Дым царапал горло и жег легкие, но мысль о гневе Шасы придавала Таре решимости. Она подавила стремление закашляться и удержала дым.
И почувствовала, что медленно расслабляется, ее охватило сияние эйфории, тело стало легким, как воздух, в голове прояснилось. Душевная боль отступила.
– Как хорошо, – сказала она, и, когда все рассмеялись, смеялась с ними, ведя машину в ночи.
На рассвете, еще до того, как стало совсем светло, они добрались до побережья, обогнув залив Алгоа, где Индийский океан глубоко врезается в сушу; ветер покрыл зеленые воды белой пеной.

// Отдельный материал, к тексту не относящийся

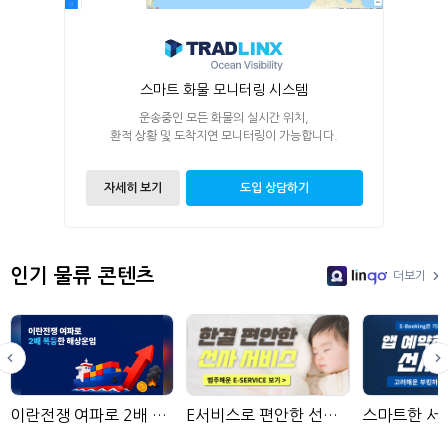
스마트 화물 모니터링 시스템
운송중인 모든 화물의 실시간 위치,
환적 상황 및 도착지연 모니터링이 가능합니다.
자세히 보기
도입 상담하기
인기 물류 콘텐츠
더보기
LinGo
이란전쟁 여파로 2배 폭등한 해상운임: 물류 담당자가 주목해야 할 핵심 리스크
E서비스로 편안한 선사 서비스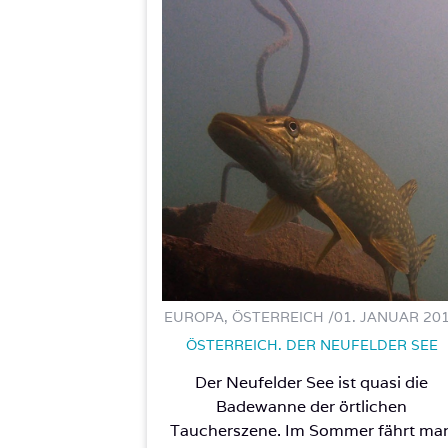
EUROPA, ÖSTERREICH /
01. JANUAR 20
ÖSTERREICH. DER NEUFELDER SEE
Der Neufelder See ist quasi die
Badewanne der örtlichen
Taucherszene. Im Sommer fährt ma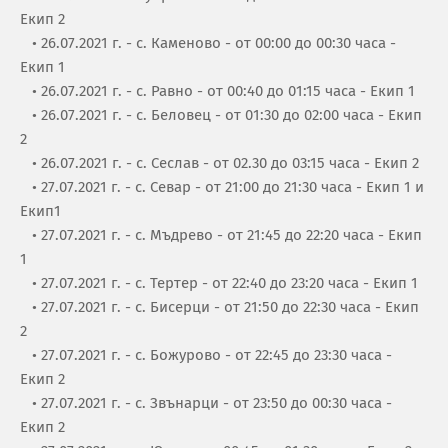
Екип 2
• 26.07.2021 г. - с. Каменово - от 00:00 до 00:30 часа -
Екип 1
• 26.07.2021 г. - с. Равно - от 00:40 до 01:15 часа - Екип 1
• 26.07.2021 г. - с. Беловец - от 01:30 до 02:00 часа - Екип
2
• 26.07.2021 г. - с. Сеслав - от 02.30 до 03:15 часа - Екип 2
• 27.07.2021 г. - с. Севар - от 21:00 до 21:30 часа - Екип 1 и
Екип1
• 27.07.2021 г. - с. Мъдрево - от 21:45 до 22:20 часа - Екип
1
• 27.07.2021 г. - с. Тертер - от 22:40 до 23:20 часа - Екип 1
• 27.07.2021 г. - с. Бисерци - от 21:50 до 22:30 часа - Екип
2
• 27.07.2021 г. - с. Божурово - от 22:45 до 23:30 часа -
Екип 2
• 27.07.2021 г. - с. Звънарци - от 23:50 до 00:30 часа -
Екип 2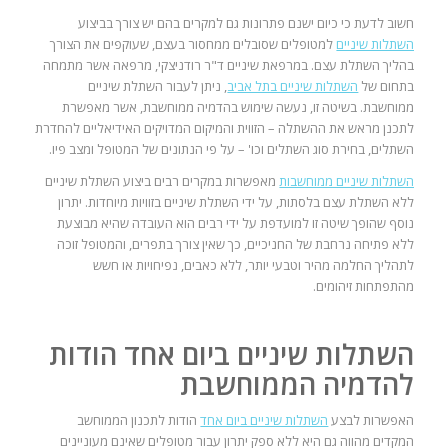
חשוב לדעת כי כיום ישנם פתרונות גם למקרים בהם יש צורך בביצוע
השתלות שיניים
למטופלים שסובלים ממחסור בעצם, שעוקפים את הצורך
בהליך השתלת עצם. במרפאת שיניים ד"ר רודניצקי, מרפאה אשר מתמחה
בתחום של
השתלות שיניים בתל אביב
, ניתן לעבור השתלת שיניים
ממוחשבת. בשיטה זו, נעשה שימוש בהדמיה ממוחשבת, אשר מאפשרת
לתכנן מראש את ההשתלה – הזווית והמיקום המדויקים האידיאליים להחדרת
השתלים, בחירת סוג השתלים וכו' – על פי הנתונים של המטופל ומצב פיו.
השתלות שיניים ממוחשבות
מאפשרות במקרים רבים ביצוע השתלת שיניים
ללא השתלת עצם בלסתות, על ידי השתלת שיניים בזוויות מיוחדות. יתרון
נוסף שהופך שיטה זו למועדפת על ידי רבים הוא העובדה שהיא מבוצעת
ללא פתיחה נרחבת של החניכיים, כך שאין צורך בתפרים, והמטופל זוכה
לתהליך החלמה מהיר וטבעי יותר, ללא כאבים, נפיחויות או חשש
מהתפתחות זיהומים.
השתלות שיניים ביום אחד הודות
להדמיה הממוחשבת
האפשרות לבצע
השתלות שיניים ביום אחד
הודות לתכנון הממוחשב
המקדים מהווה גם היא ללא ספק יתרון עבור מטופלים שאינם מעוניינים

– Куда мы отсюда? – спросила Китти.
– В черный пригород Нью-Брайтон, – ответила Тара. – Там есть миссия немецких монахинь. Сестры святой Магдалены, их орден учит детей и лечит больных. Они нас ждут. Нам не разрешается оставаться в пригороде, но они это организуют.
Сестра Нунциата оказалась красивой светловолосой женщиной не старше сорока. У нее была чистая, словно выскобленная кожа и резкие и деловые манеры. Легкое серое платье ордена, белый плат по плечи.
– Миссис Кортни, я вас ждала. Наш общий друг придет сегодня утром, но позже. Можете принять ванну и отдохнуть.
Она отвела их в предназначенные для них кельи и извинилась за простое убранство. Китти и Тару поселили в одной келье. Пол был голый цементный, единственным украшением служило распятие на выбеленной стене, а пружины кровати прикрывал жесткий тонкий матрац из кокосового волокна.
– Она великолепна, – восторгалась Китти. – Я должна снять ее. Монашки всегда хорошо выходят на пленке.
Помывшись и распаковав оборудование, Китти тотчас включила свою команду в работу. Она записала удачные интервью с сестрой Нунциатой, немецкий акцент монашки делал ее рассказ особенно интересным; потом они снимали черных детей на школьном дворе и приходящих пациентов, ждущих у входа в клинику.
Тару поразила энергия девушки, ее сообразительность и бойкий язык, умение сразу определять объект и угол съемки. Тара чувствовала себя лишней, отсутствие собственных талантов и творческих способностей раздражало. Она обнаружила, что Китти не нравится ей хотя бы тем, что так ярко подчеркивает ее несоответствие.